Polizza di Capitalizzazione
Le polizze di capitalizzazione rientrano nella categoria delle assicurazioni rivalutabili in quanto esse presentano la rivalutazione del capitale sulla base dei rendimenti di un fondo a gestione separata dell’agenzia di assicurazione e il consolidamento annuale delle prestazioni ottenute e solitamente prevedono una percentuale di rivalutazione minima garantita.

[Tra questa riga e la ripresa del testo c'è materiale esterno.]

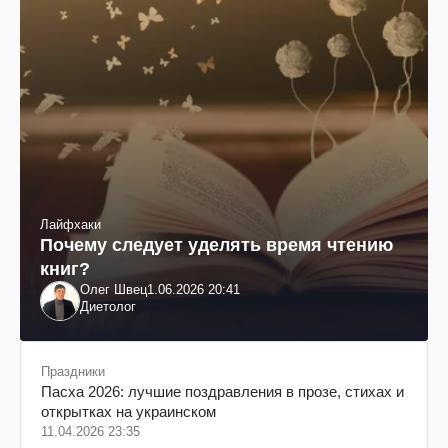
Лайфхаки
Почему следует уделять время чтению
книг?
Олег Швец
1.06.2026 20:41
Диетолог
Праздники
Пасха 2026: лучшие поздравления в прозе, стихах и
открытках на украинском
11.04.2026 23:35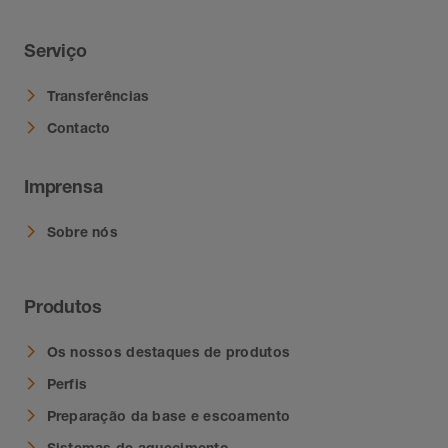
Serviço
Transferências
Contacto
Imprensa
Sobre nós
Produtos
Os nossos destaques de produtos
Perfis
Preparação da base e escoamento
Sistemas de aquecimento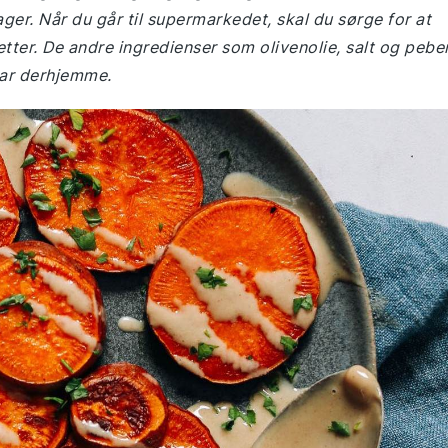
ger. Når du går til supermarkedet, skal du sørge for at
etter. De andre ingredienser som olivenolie, salt og pebe
har derhjemme.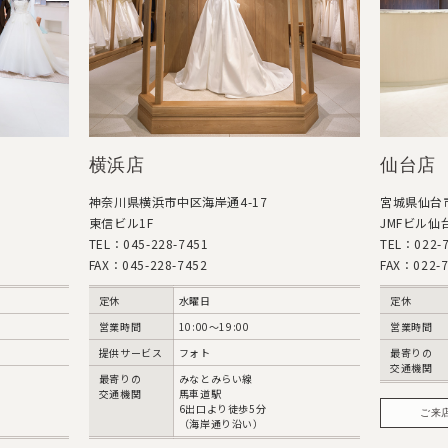
横浜店
仙台店
神奈川県横浜市中区海岸通4-17
宮城県仙台市
東信ビル1F
JMFビル仙台
TEL：045-228-7451
TEL：022-7
FAX：045-228-7452
FAX：022-7
定休
水曜日
定休
営業時間
10:00〜19:00
営業時間
提供サービス
フォト
最寄りの
交通機関
最寄りの
みなとみらい線
交通機関
馬車道駅
6出口より徒歩5分
ご来
（海岸通り沿い）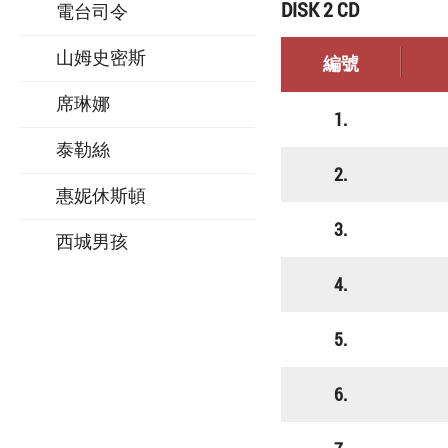
DISK 2 CD
電台司令
山姆史密斯
編號
席琳娜
1.
泰勒絲
2.
惠妮休斯頓
3.
西城男孩
4.
5.
6.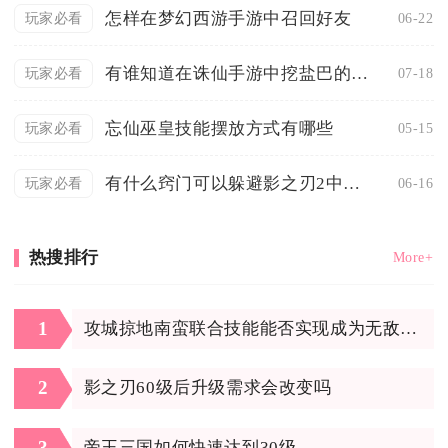
怎样在梦幻西游手游中召回好友
06-22
玩家必看
有谁知道在诛仙手游中挖盐巴的具体地点
07-18
玩家必看
忘仙巫皇技能摆放方式有哪些
05-15
玩家必看
有什么窍门可以躲避影之刃2中的天雷
06-16
玩家必看
热搜排行
More+
1
攻城掠地南蛮联合技能能否实现成为无敌战队
2
影之刃60级后升级需求会改变吗
3
帝王三国如何快速达到30级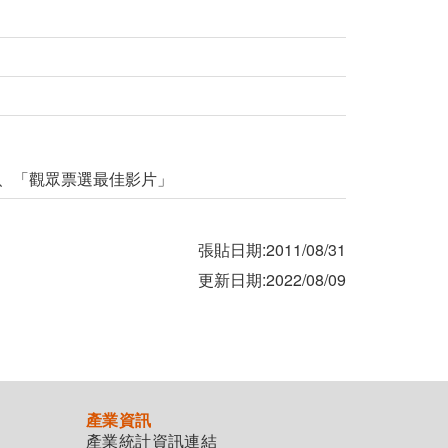
」、「觀眾票選最佳影片」
張貼日期:2011/08/31
更新日期:2022/08/09
產業資訊
產業統計資訊連結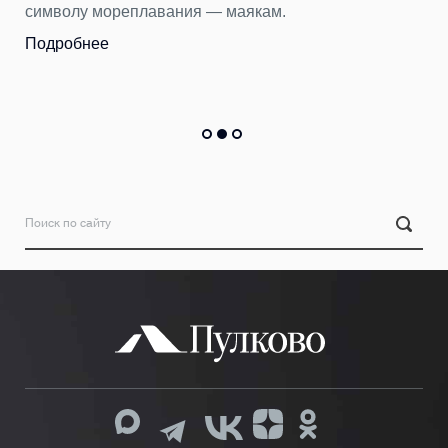
 мореплавания — маякам.
Бюст древн
тысяч веще
нее
Пулково за
Подробнее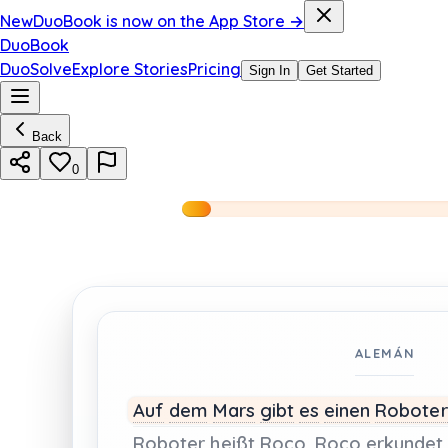
New
DuoBook is now on the App Store →
DuoBook
DuoSolve
Explore Stories
Pricing
Sign In
Get Started
Back
0
ALEMÁN
Auf
dem
Mars
gibt
es
einen
Roboter
Roboter
heißt
Roco.
Roco
erkundet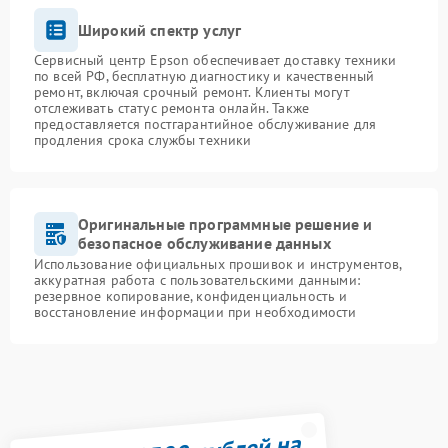
Широкий спектр услуг
Сервисный центр Epson обеспечивает доставку техники
по всей РФ, бесплатную диагностику и качественный
ремонт, включая срочный ремонт. Клиенты могут
отслеживать статус ремонта онлайн. Также
предоставляется постгарантийное обслуживание для
продления срока службы техники
Оригинальные программные решение и
безопасное обслуживание данных
Использование официальных прошивок и инструментов,
аккуратная работа с пользовательскими данными:
резервное копирование, конфиденциальность и
восстановление информации при необходимости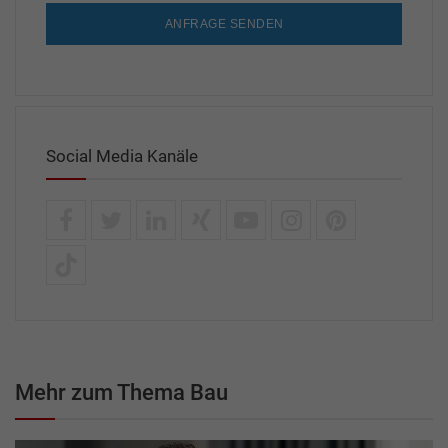
ANFRAGE SENDEN
Social Media Kanäle
Mehr zum Thema Bau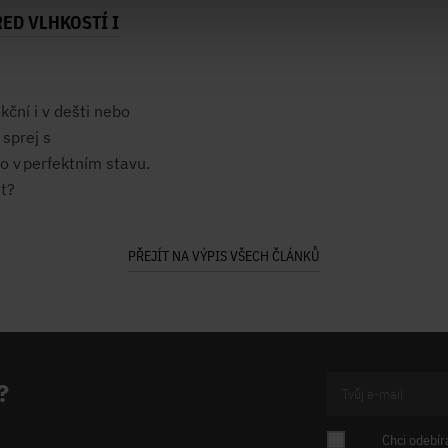
ED VLHKOSTÍ I
kční i v dešti nebo
sprej s
o v perfektním stavu.
st?
PŘEJÍT NA VÝPIS VŠECH ČLÁNKŮ
?
Chci odebír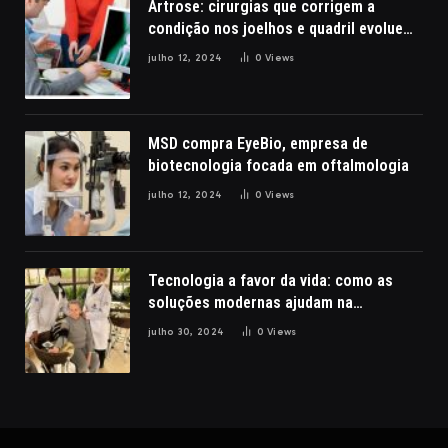
Artrose: cirurgias que corrigem a
condição nos joelhos e quadril evoluem
com a robótica
julho 12, 2024
0
Views
MSD compra EyeBio, empresa de
biotecnologia focada em oftalmologia
julho 12, 2024
0
Views
Tecnologia a favor da vida: como as
soluções modernas ajudam na
reabilitação de pacientes com lesões
julho 30, 2024
0
Views
cerebrais, por Nathalia Belletato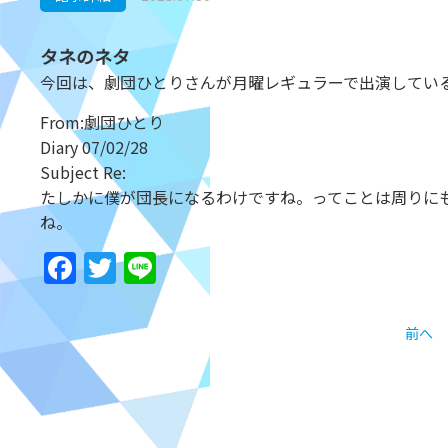
タネのネタ
今回は、劇団ひとりさんが月曜レギュラーで出演してい
From:劇団ひとり
Diary 07/02/28
Subject Re:
たしかに僕が団長になるわけですね。ってことは周りに
ね。
Facebook
Twitter
Line
前へ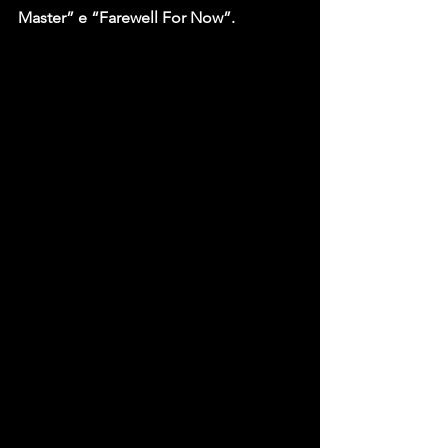
Master” e “Farewell For Now”.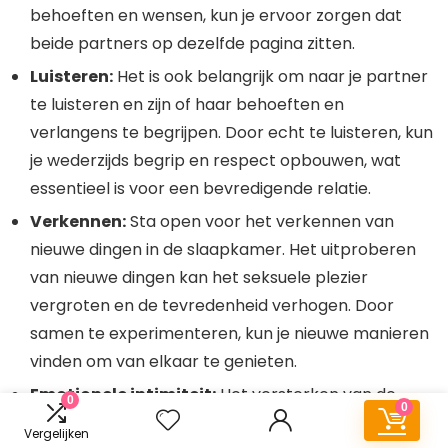
behoeften en wensen, kun je ervoor zorgen dat
beide partners op dezelfde pagina zitten.
Luisteren:
Het is ook belangrijk om naar je partner
te luisteren en zijn of haar behoeften en
verlangens te begrijpen. Door echt te luisteren, kun
je wederzijds begrip en respect opbouwen, wat
essentieel is voor een bevredigende relatie.
Verkennen:
Sta open voor het verkennen van
nieuwe dingen in de slaapkamer. Het uitproberen
van nieuwe dingen kan het seksuele plezier
vergroten en de tevredenheid verhogen. Door
samen te experimenteren, kun je nieuwe manieren
vinden om van elkaar te genieten.
Emotionele intimiteit:
Het versterken van de
0
0
emotionele band met je partner is de basis voor
Vergelijken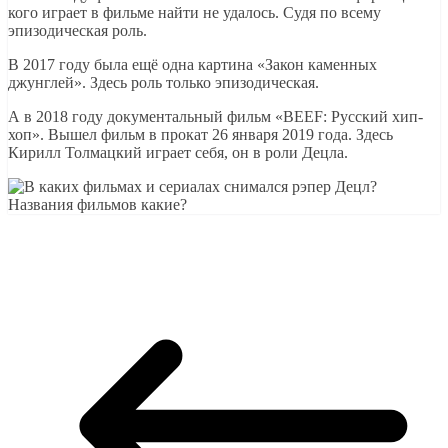
кого играет в фильме найти не удалось. Судя по всему
эпизодическая роль.
В 2017 году была ещё одна картина «Закон каменных
джунглей». Здесь роль только эпизодическая.
А в 2018 году документальный фильм «BEEF: Русский хип-
хоп». Вышел фильм в прокат 26 января 2019 года. Здесь
Кирилл Толмацкий играет себя, он в роли Децла.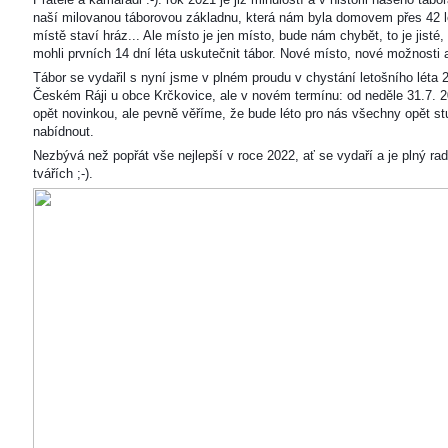
naší milovanou táborovou základnu, která nám byla domovem přes 42 l
místě staví hráz... Ale místo je jen místo, bude nám chybět, to je jisté
mohli prvních 14 dní léta uskutečnit tábor. Nové místo, nové možnosti
Tábor se vydařil s nyní jsme v plném proudu v chystání letošního léta 
Českém Ráji u obce Krčkovice, ale v novém termínu: od neděle 31.7. 2
opět novinkou, ale pevně věříme, že bude léto pro nás všechny opět s
nabídnout.
Nezbývá než popřát vše nejlepší v roce 2022, ať se vydaří a je plný ra
tvářích ;-).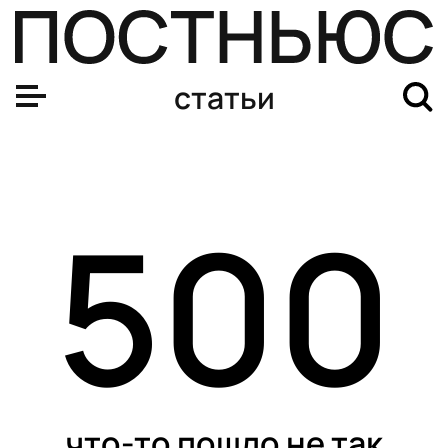
статьи
500
что-то пошло не так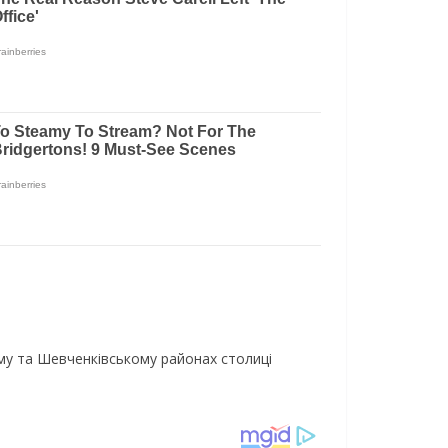
ому та Шевченківському районах столиці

Ciò che caratterizza questo prodotto del ramo vita è che le operazioni di capitalizzazione non prevedono la copertura per il rischio di morte, sono quindi equiparabili a prodotti finanziari che prevedono il pagamento di un capitale alla scadenza del contratto.
Il premio versato, al netto dei costi, viene quindi investito e liquidato a scadenza con gli interessi maturati. I prodotti precedentemente illustrati, invece, contengono anche un rischio demografico, nel senso che le prestazioni dipendono da eventi della vita umana, come ad esempio, nel caso di un capitale in caso di decesso o di una rendita, finché l’assicurato è in vita.
Una polizza di capitalizzazione può essere una buona scelta per chi non avesse la necessità di tutelare i propri familiari o di costruirsi una rendita integrativa alla pensione.
Per i contratti di assicurazione sulla vita e di capitalizzazione aventi prevalentemente contenuto finanziario non è previsto alcun beneficio fiscale, in termini di detraibilità, in relazione ai premi versati.
Relativamente ai rendimenti finanziari che derivano da tale contratto, la nuova normativa conferma la qualificazione di reddito di capitale ai sensi dell’art. 44, comma 1, lett. g del TUIR.
I capitali corrisposti in dipendenza dei contratti di assicurazione sulla vita e di capitalizzazione costituiscono reddito per la parte corrispondente alla differenza tra l'ammontare percepito e quello dei premi pagati. A tal fine, si considera corrisposto anche il capitale convertito in rendita a seguito di opzione (art. 45, comma 4, TUIR).
Su tale reddito così calcolato, l’impresa di assicurazione applica un'imposta sostitutiva delle imposte sui redditi nella misura prevista dall’art. 7 del D.Lgs. del 21/11/1997, n. 461, attualmente del 12,5 % (art. 26 ter, D.P.R. del 29/09/1973, n. 600).
Tuttavia, i capitali liquidati in caso di decesso dell'assicurato sono esenti dal pagamento Irpef (art. 6, comma 4, L. n. 482/85).
Una volta identificato il prodotto che corrisponde alle proprie aspettative, sarà necessario scegliere il tipo di polizza che meglio si adatta alle proprie esigenze sulla base di rendita e premi.